Using 2^64 instead of 2^56 space is not nice, but there are more elaborate workarounds for this I'm too lazy to describe here.

Prof. Paar, wonderful lectures to date (even though I don't speak German, ha)

One nitpick question - in your Theorem 5.2.1, which describes the expected # of false keys, should there be an extra "minus 1" at the end, to account for the one true positive key?

Or to ask with an example, if in AES we have both an input block size of 128 bits, and a key length of 128 bits, and one PT/CT pair, do we on average expect 2^(128-1*128) = 2^0 = 1 false positives, or NO (2^0 - 1) false positives?

Thanks!

Hats off, Prof Paar! Excellent lectures.

Go to sleep but don't talk 😍😍

Thanks a lot.

I think It's important to point out that the reason The Meet-In-The-Middle attack works efficiently is because we are assuming that searching the table is O(1) complexity or at most O(log(n))

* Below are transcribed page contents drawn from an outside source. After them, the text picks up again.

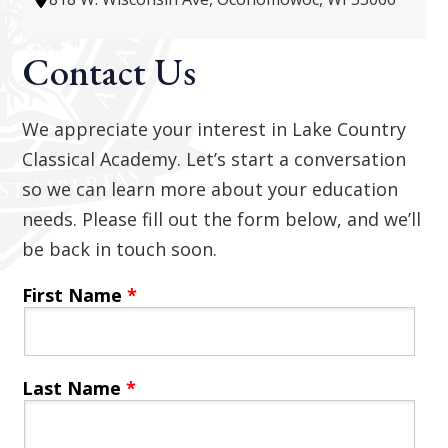
Contact Us
We appreciate your interest in Lake Country
Classical Academy. Let’s start a conversation
so we can learn more about your education
needs. Please fill out the form below, and we’ll
be back in touch soon.
First Name
*
Last Name
*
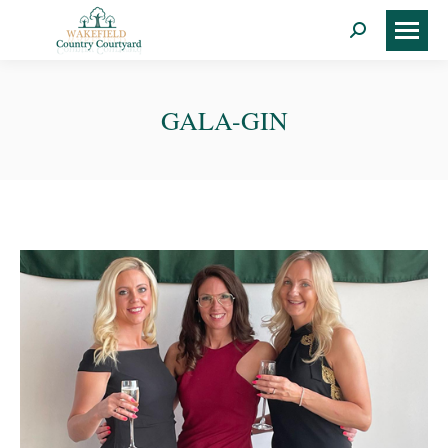
Search:
GALA-GIN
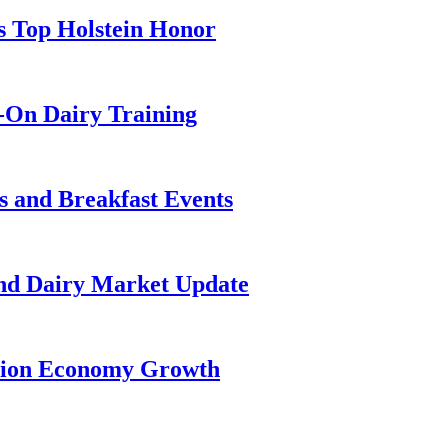
s Top Holstein Honor
-On Dairy Training
 and Breakfast Events
and Dairy Market Update
llion Economy Growth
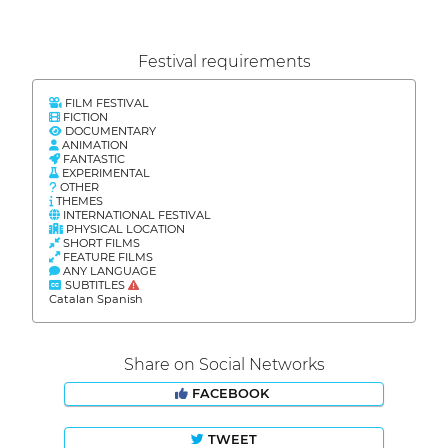
Festival requirements
FILM FESTIVAL
FICTION
DOCUMENTARY
ANIMATION
FANTASTIC
EXPERIMENTAL
OTHER
THEMES
INTERNATIONAL FESTIVAL
PHYSICAL LOCATION
SHORT FILMS
FEATURE FILMS
ANY LANGUAGE
SUBTITLES
Catalan Spanish
Share on Social Networks
FACEBOOK
TWEET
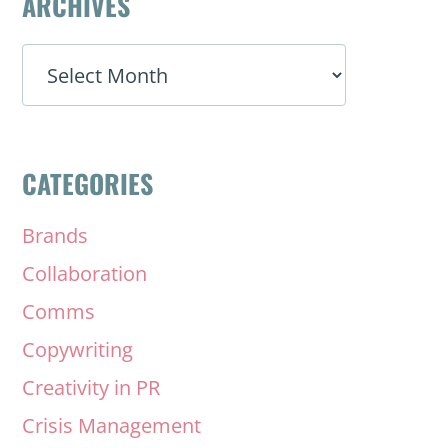
ARCHIVES
ARCHIVES
CATEGORIES
Brands
Collaboration
Comms
Copywriting
Creativity in PR
Crisis Management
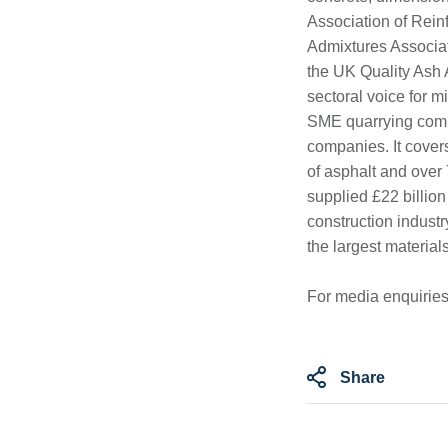
Association of Rein
Admixtures Associa
the UK Quality Ash
sectoral voice for 
SME quarrying compa
companies. It cove
of asphalt and over
supplied £22 billion
construction industr
the largest material
For media enquiries
Share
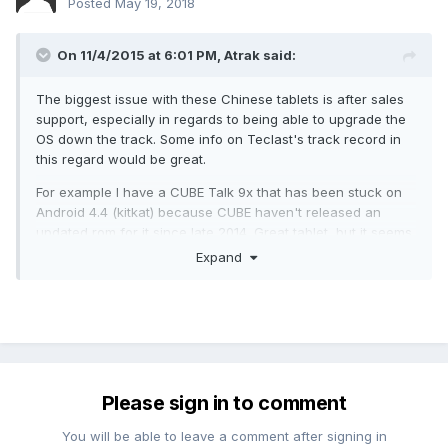
Posted
May 19, 2018
On 11/4/2015 at 6:01 PM,
Atrak
said:
The biggest issue with these Chinese tablets is after sales
support, especially in regards to being able to upgrade the
OS down the track. Some info on Teclast's track record in
this regard would be great.
For example I have a CUBE Talk 9x that has been stuck on
Android 4.4 (kitkat) because CUBE haven't released an
updated rom for it since late 2014. Great tablet, but it seems
that once they have made a new tablet CUBE forget about
Expand
their old ones pretty quickly. Seems to be rather common
among the Chinese tablet manufacturers.
Yeah, You are right!
Please sign in to comment
You will be able to leave a comment after signing in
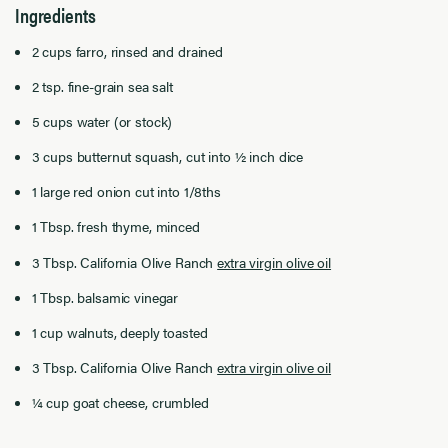
Ingredients
2 cups farro, rinsed and drained
2 tsp. fine-grain sea salt
5 cups water (or stock)
3 cups butternut squash, cut into ½ inch dice
1 large red onion cut into 1/8ths
1 Tbsp. fresh thyme, minced
3 Tbsp. California Olive Ranch
extra virgin olive oil
1 Tbsp. balsamic vinegar
1 cup walnuts, deeply toasted
3 Tbsp. California Olive Ranch
extra virgin olive oil
¼ cup goat cheese, crumbled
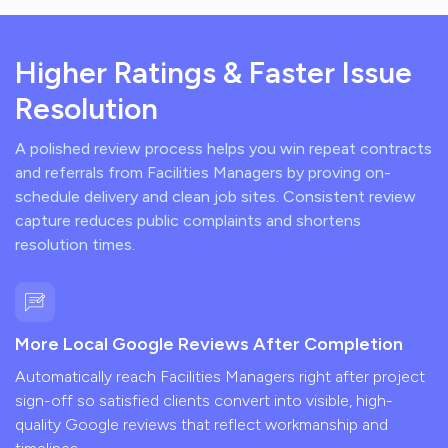
Higher Ratings & Faster Issue
Resolution
A polished review process helps you win repeat contracts
and referrals from Facilities Managers by proving on-
schedule delivery and clean job sites. Consistent review
capture reduces public complaints and shortens
resolution times.
More Local Google Reviews After Completion
Automatically reach Facilities Managers right after project
sign-off so satisfied clients convert into visible, high-
quality Google reviews that reflect workmanship and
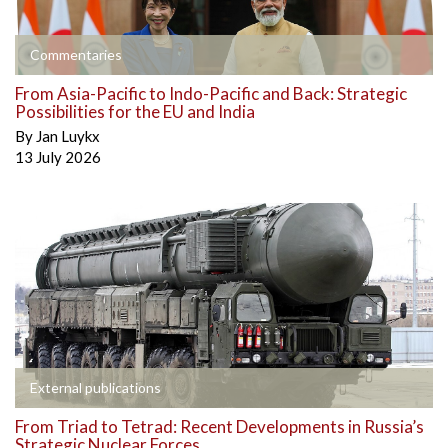
Commentaries
From Asia-Pacific to Indo-Pacific and Back: Strategic
Possibilities for the EU and India
By
Jan Luykx
13 July 2026
External publications
From Triad to Tetrad: Recent Developments in Russia’s
Strategic Nuclear Forces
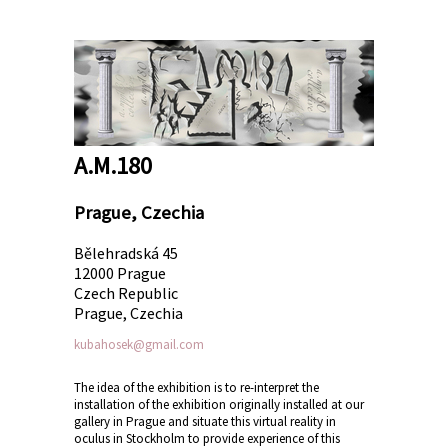
A.M.180
Prague, Czechia
Bělehradská 45
12000 Prague
Czech Republic
Prague, Czechia
kubahosek@gmail.com
The idea of the exhibition is to re-interpret the
installation of the exhibition originally installed at our
gallery in Prague and situate this virtual reality in
oculus in Stockholm to provide experience of this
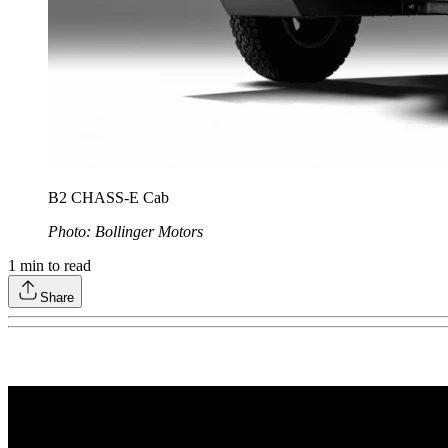
B2 CHASS-E Cab
Photo: Bollinger Motors
1
min to read
Share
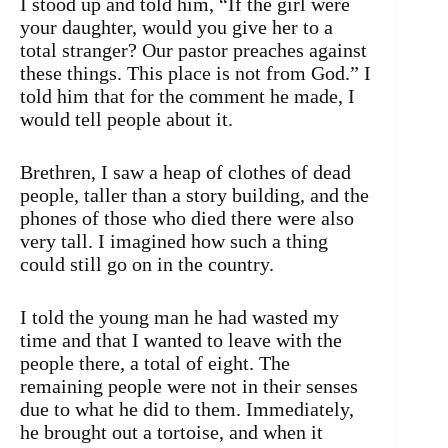
I stood up and told him, “If the girl were
your daughter, would you give her to a
total stranger? Our pastor preaches against
these things. This place is not from God.” I
told him that for the comment he made, I
would tell people about it.
Brethren, I saw a heap of clothes of dead
people, taller than a story building, and the
phones of those who died there were also
very tall. I imagined how such a thing
could still go on in the country.
I told the young man he had wasted my
time and that I wanted to leave with the
people there, a total of eight. The
remaining people were not in their senses
due to what he did to them. Immediately,
he brought out a tortoise, and when it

It is worth noting that the formula in the end to calculate expected number of keys that will be false positives is not correct. It is just a simplified approximation that only works when you have a large discrepancy between the value of H and the sum of t*n.
For example if you assume t = 1, H = 64 and t = 64 you get a result of 1, which is obviously incorrect as the probability of having a false positive should be about 0.64. You get correct values in that case by using the formula: 1-(1-2^-n)^(2^H-1), note that you need a calculator with variable precision arithmetic to handle the huge exponents and the high precisions in the intermediate steps.

Great explanation. I get the point of the critique of double encryption. However, I wouldn't say it is only "marginally" more secure than DES. Not only does the attacker have to perform 2^57 encrypt/decrypt steps and to obtain something like an exabyte (million terabytes) of storage, he also has to perform 2^56 lookups on a table that takes an exabyte of storage. The NSA and several other intelligence agencies certainly could do that, even Google could probably do that, but it seems like would be prohibitive to any but the most well-funded of evil entities.
I suppose I think like an ordinary engineer rather than a cryptographic computer scientist when thinking about "marginal" improvements.

Came here for learning about 3DES, stayed for learning German :)

I'm not really sold on the idea that storing 1.08 exabytes of intermediate ciphertext and keys is at all reasonable for an attack, but I suppose it isn't impossible.

Actually, "naïve" isn't really an English word. I think it was actually a French word that was just adopted into the language--similarly to "déjà vu," "cliché," and "fiancé."

Double Enc Attack we are talking about exabytes of storage which is A LOT!

Note that the number of phase II 2E56 - 1 because you cannot use the key that was used to encrypt oherwise the X1 would be equal to Y1.

Hello Professor,

I have one question in this lecture. For double and triple encryption, meet in the middle attack, phase 1 is to encrypt X1 for all possible keys. But how does an attacker know whats X1?

Thank you Professor! This is the type of lecture values outstand than reading the textbook by myself!!

If the problem with DES is that takes a key which is too short in length, is there a way to effectively scale DES like using the same network and principles but with more rounds, more s-boxes etc. so it can be fed a larger key?

In the triple des, you can also do the meet in the middle attack because we know all the intermediate values. So using intermediate values first we can try to find first two keys, when we find them then we can pass to find the third key. Can we do that? Is my question clear?

bro's german is very understandable , but huge respect sir , super , Es hat mir viel Spaß gemacht, aber der Vortrag ist okay

Is it still possible to take your course at uni? JB

I don't believe that there is no hardware capable of brute forcing a 128 bits encryption.

Thank you Professor, great lectures